Testo dell'esercizio:
|---|

Tralasciando ogni considerazione sulla natura teocratica dei due regimi – quello sionista e quello iraniano – segnalo una differenza sostanziale nel conflitto in atto in queste ore tra Iran ed Israele: mentre Israele bombarda (come fa ininterrottamente da 11 mesi ) quasi esclusivamente civili inermi in case, scuole , ospedali, tendopoli ed ovunque porti i suoi attacchi, l’Iran colpisce, come ha fatto ieri, soltanto basi ed obiettivi militari da cui partono gli immani massacri di povera gente in Gaza ed ora in Libano.
Non a caso, subito dopo il lancio di missili su Israele, il Ministro degli Esteri iraniano, Abbas Araghchi, ha dichiarato “Stasera abbiamo esercitato l’autodifesa ai sensi dell’articolo 51 della Carta delle Nazioni Unite, prendendo di mira esclusivamente i siti militari e di sicurezza responsabili del genocidio a Gaza e in Libano”.
Come potremmo mai dimenticare i reiterati bombardamenti dei caccia israeliani sulle code di civili palestinesi sfollati in coda per una ciotola di cibo? E i bombardamenti sugli ospedali? Come potremo dimenticare i bimbi palestinesi uccisi dai cecchini israeliani con colpi di precisione in testa? E i bombardamenti israeliani sulle tendopoli degli sfollati? Quelli sui civili in fuga dalle bombe in seguito all’ennesimo ordine di evacuazione lanciato delle forze di occupazione? Come potremo mai dimenticare le immagini dei corpi delle bambine e dei bambini palestinesi smembrate/i dalle bombe israeliane?

|---|

Voci del dataset:
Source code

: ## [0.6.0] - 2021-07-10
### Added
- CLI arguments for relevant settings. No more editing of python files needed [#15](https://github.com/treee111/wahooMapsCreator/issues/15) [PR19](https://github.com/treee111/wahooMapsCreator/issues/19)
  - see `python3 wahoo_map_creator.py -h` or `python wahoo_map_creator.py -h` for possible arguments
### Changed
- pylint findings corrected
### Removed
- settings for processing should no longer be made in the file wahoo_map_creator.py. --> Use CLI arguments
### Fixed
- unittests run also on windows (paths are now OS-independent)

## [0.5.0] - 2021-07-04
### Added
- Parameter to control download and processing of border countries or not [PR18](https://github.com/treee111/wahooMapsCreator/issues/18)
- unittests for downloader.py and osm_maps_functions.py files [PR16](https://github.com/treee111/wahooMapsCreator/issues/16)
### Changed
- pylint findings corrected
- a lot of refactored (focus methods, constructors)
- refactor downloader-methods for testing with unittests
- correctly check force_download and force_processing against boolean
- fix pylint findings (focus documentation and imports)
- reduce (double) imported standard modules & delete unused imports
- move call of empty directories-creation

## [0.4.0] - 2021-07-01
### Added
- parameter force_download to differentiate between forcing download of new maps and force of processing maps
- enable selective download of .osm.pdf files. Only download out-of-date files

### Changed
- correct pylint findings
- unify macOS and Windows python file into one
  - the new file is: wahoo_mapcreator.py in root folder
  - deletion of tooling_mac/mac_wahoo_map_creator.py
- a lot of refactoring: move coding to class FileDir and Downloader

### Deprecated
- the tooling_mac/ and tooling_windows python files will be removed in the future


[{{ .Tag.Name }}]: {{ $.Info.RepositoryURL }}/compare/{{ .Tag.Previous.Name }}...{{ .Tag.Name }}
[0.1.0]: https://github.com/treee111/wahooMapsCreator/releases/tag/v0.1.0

|---|

Attività:
Copia senza alcuna modifica il passo del testo sul conflitto tra Iran e Israele compreso tra "Come potremmo mai" e "dalle bombe israeliane?", estremi inclusi. Le voci provengono da un'altra fonte.

Spazio risposta:
Come potremmo mai dimenticare i reiterati bombardamenti dei caccia israeliani sulle code di civili palestinesi sfollati in coda per una ciotola di cibo? E i bombardamenti sugli ospedali? Come potremo dimenticare i bimbi palestinesi uccisi dai cecchini israeliani con colpi di precisione in testa? E i bombardamenti israeliani sulle tendopoli degli sfollati? Quelli sui civili in fuga dalle bombe in seguito all’ennesimo ordine di evacuazione lanciato delle forze di occupazione? Come potremo mai dimenticare le immagini dei corpi delle bambine e dei bambini palestinesi smembrate/i dalle bombe israeliane?